For the more adventurous beach seeker, walk down to Porto Timoni Beach after parking at the village of the same name. Blessed with beautiful crystal-clear waters, this beach is a little more of a challenge to get to, and you’ll need walking shoes for the rocky path down to the bay (along with water and a snack). If you decide to head toward the northeastern coast, Stavritis suggests the gorgeous beaches of Barbati, Nissaki, Kassiopi or Kerasia, and lunch at Le Grand Balcon in Pyrgi, which is less than a 10-minute drive from Barbati and Nissaki beaches. Its name is certainly fitting – the view from the balcony is magnificent.
Another 20-minute drive north from Arillas Beach are two must-visit sites for anyone (particularly photographers) seeking out dramatic landscapes: the very popular Canal d’Amour (Channel of Love) and the more impressive, but slightly more difficult to get to, Cape Drastis. Both spots boast striking landscapes of weather-beaten rock formations. Warning: be careful who you go to Canal d’Amour with; legend has it that you’ll fall in love and be destined to spend the rest of your years together. A nine-minute drive from Canal d’Amour (or seven minutes from Cape Dratsis) will take you to 7th Heaven, a café with another mind-boggling view.
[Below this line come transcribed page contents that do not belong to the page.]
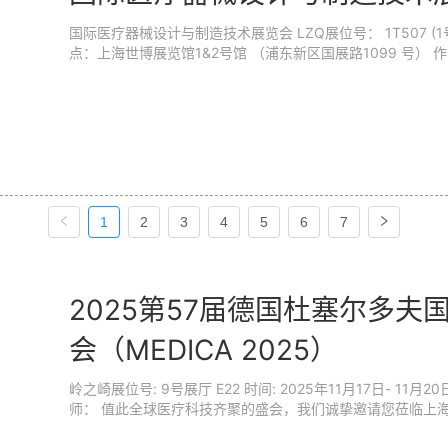
国际医疗器械设计与制造技术展览会 LZQ展位号： 1T507 (1号馆1层T507) 时间：2025年
点：上海世博展览馆1&2号馆 （浦东新区国展路1099 号） 作为专注于医疗器械设计研发与生产制造的专门展
览会，Medtec展品主要覆盖两个方向：医用材料和核心部
源原材料、有源及无源核心零部件、生产加工及智能工厂设备、
仅满足了医疗器械研发端对高性能材料、精密零部件、卡脖子芯
1
2
3
4
5
6
7
2025第57届德国杜塞尔多
会（MEDICA 2025）
岭之崎展位号: 9号展厅 E22 时间: 2025年11月17日- 11月20日 地点: 德国杜塞尔多夫展览中心 尊敬的各
师： 值此全球医疗科技齐聚的盛会，我们诚挚邀请您莅临上
工具创新与合作机遇。 作为全球规模最大的医疗行业 B2B 贸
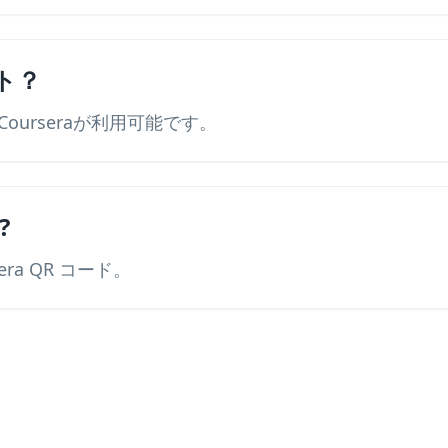
ト？
ourseraが利用可能です。
?
era QR コード。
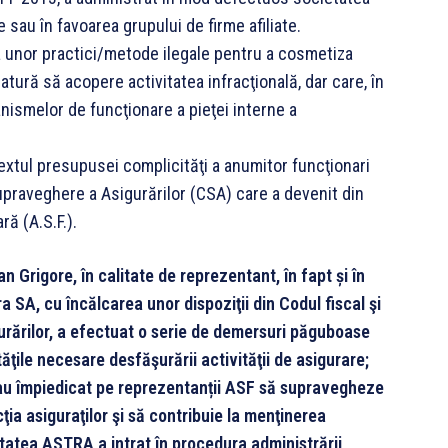
 sau în favoarea grupului de firme afiliate.
a unor practici/metode ilegale pentru a cosmetiza
atură să acopere activitatea infracţională, dar care, în
nismelor de funcţionare a pieţei interne a
textul presupusei complicităţi a anumitor funcţionari
upraveghere a Asigurărilor (CSA) care a devenit din
ă (A.S.F.).
Grigore, în calitate de reprezentant, în fapt și în
a SA, cu încălcarea unor dispoziţii din Codul fiscal şi
sigurărilor, a efectuat o serie de demersuri păguboase
ităţile necesare desfăşurării activităţii de asigurare;
-au împiedicat pe reprezentanții ASF să supravegheze
ia asiguraţilor şi să contribuie la menţinerea
cietatea ASTRA a intrat în procedura administrării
If dozing on a sunbed is not your idea of a day at the beach, then the action-loving enthusiast in you will have to head on over to one of the water sports venues that are scattered across the island. Check out the array of beginner and more advanced lessons from waterskiing to adrenaline tubes up north at Sidari Watersports. Paraglide 50m (164ft) above the sea at Corcyra Beach on the east coast, and try new wakeboard manoeuvres at Barbati Watersports on the northeastern coast.
Garage Performing Arts Centre has been keeping Corfu dancing since 2012. Set up in a converted garage by the well-established dancer/choreographer duo Mary and Evangelia Rantou, this 60-seat venue plays host to both Greek and foreign dance productions, seminars and lectures but also offers modern dance and yoga classes. A 20-minute walk from Old Town, the space’s industrial aesthetic adds a modern, contrasting edge to the outskirts of the island’s capital.
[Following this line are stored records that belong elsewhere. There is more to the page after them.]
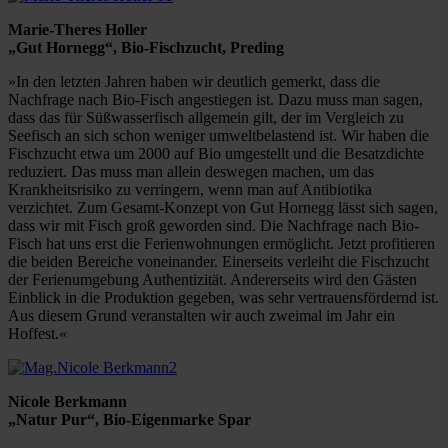
Marie-Theres Holler
„Gut Hornegg“, Bio-Fischzucht, Preding
»In den letzten Jahren haben wir deutlich gemerkt, dass die
Nachfrage nach Bio-Fisch angestiegen ist. Dazu muss man sagen,
dass das für Süßwasserfisch allgemein gilt, der im Vergleich zu
Seefisch an sich schon weniger umweltbelastend ist. Wir haben die
Fischzucht etwa um 2000 auf Bio umgestellt und die Besatzdichte
reduziert. Das muss man allein deswegen machen, um das
Krankheitsrisiko zu verringern, wenn man auf Antibiotika
verzichtet. Zum Gesamt-Konzept von Gut Hornegg lässt sich sagen,
dass wir mit Fisch groß geworden sind. Die Nachfrage nach Bio-
Fisch hat uns erst die Ferienwohnungen ermöglicht. Jetzt profitieren
die beiden Bereiche voneinander. Einerseits verleiht die Fischzucht
der Ferienumgebung Authentizität. Andererseits wird den Gästen
Einblick in die Produktion gegeben, was sehr vertrauensfördernd ist.
Aus diesem Grund veranstalten wir auch zweimal im Jahr ein
Hoffest.«
Nicole Berkmann
„Natur Pur“, Bio-Eigenmarke Spar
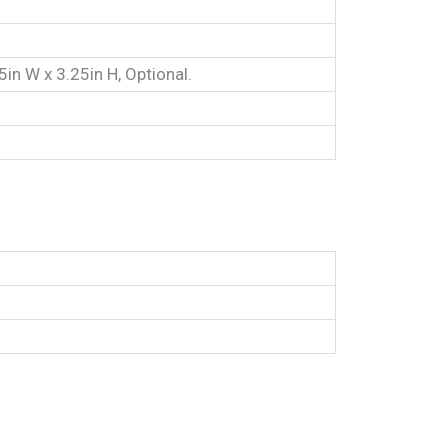
5in W x 3.25in H, Optional.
Well-known Athenian cake and biscuit connoisseur Evita Papacharalambous says Corfu’s retro classics are a must-try. Guaranteed first-rate local ingredients (Corfu’s butter is known to be outstanding) can be found at the Periklis Alexis dairy store. The store has been whipping up decadent dairy concoctions since the 1950s, with perennial sweet hits including vanilla cream pudding, galaktoboureko (semolina custard in syrup-infused filo) and creamy rice pudding. Another old-school pit stop is patisserie Papagiorgis (running for over over 90 years), where you’ll be swooning over the house-made ice cream, mille-feuille (custard slice) and traditional Easter sweet bread, corfiot fogatsa. At Lazaris distillery and artisanal sweets, try the sikomaida (a pepper- and ouzo-infused dried fig and grape delicacy) and the island’s own bittersweet kumquat preserve.